(Collected data)
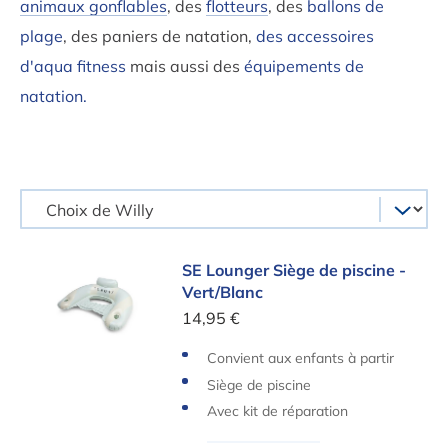
animaux gonflables
, des
flotteurs
, des
ballons de
plage
, des paniers de natation,
des accessoires
d'aqua fitness
mais aussi des
équipements de
natation.
SE Lounger Siège de piscine - Vert/Blanc
SE Lounger Siège de piscine -
Vert/Blanc
14,95 €
Convient aux enfants à partir
de 6 ans
Siège de piscine
Avec kit de réparation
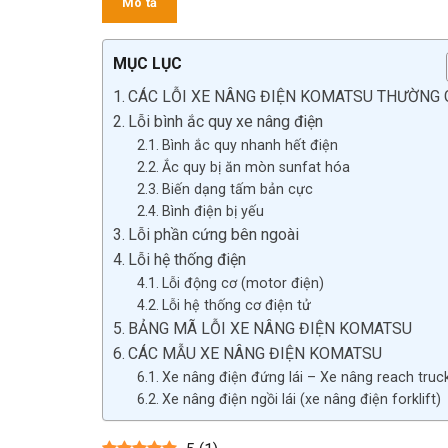
Mô tả
MỤC LỤC
CÁC LỖI XE NÂNG ĐIỆN KOMATSU THƯỜNG
Lỗi bình ắc quy xe nâng điện
Bình ắc quy nhanh hết điện
Ắc quy bị ăn mòn sunfat hóa
Biến dạng tấm bản cực
Bình điện bị yếu
Lỗi phần cứng bên ngoài
Lỗi hệ thống điện
Lỗi động cơ (motor điện)
Lỗi hệ thống cơ điện tử
BẢNG MÃ LỖI XE NÂNG ĐIỆN KOMATSU
CÁC MẪU XE NÂNG ĐIỆN KOMATSU
Xe nâng điện đứng lái – Xe nâng reach truc
Xe nâng điện ngồi lái (xe nâng điện forklift)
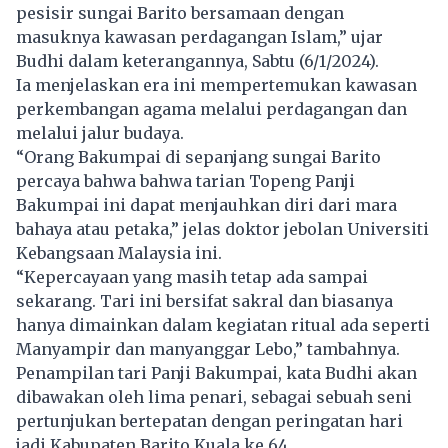
pesisir sungai Barito bersamaan dengan
masuknya kawasan perdagangan Islam,” ujar
Budhi dalam keterangannya, Sabtu (6/1/2024).
Ia menjelaskan era ini mempertemukan kawasan
perkembangan agama melalui perdagangan dan
melalui jalur budaya.
“Orang Bakumpai di sepanjang sungai Barito
percaya bahwa bahwa tarian Topeng Panji
Bakumpai ini dapat menjauhkan diri dari mara
bahaya atau petaka,” jelas doktor jebolan Universiti
Kebangsaan Malaysia ini.
“Kepercayaan yang masih tetap ada sampai
sekarang. Tari ini bersifat sakral dan biasanya
hanya dimainkan dalam kegiatan ritual ada seperti
Manyampir dan manyanggar Lebo,” tambahnya.
Penampilan tari Panji Bakumpai, kata Budhi akan
dibawakan oleh lima penari, sebagai sebuah seni
pertunjukan bertepatan dengan peringatan hari
jadi Kabupaten Barito Kuala ke 64.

-- EXERCISE --
Return each line above that contains the word "piscine". Matching is case-sensitive.

-- WRITTEN SOLUTION --
SE Lounger Siège de piscine - Vert/Blanc
SE Lounger Siège de piscine -
Siège de piscine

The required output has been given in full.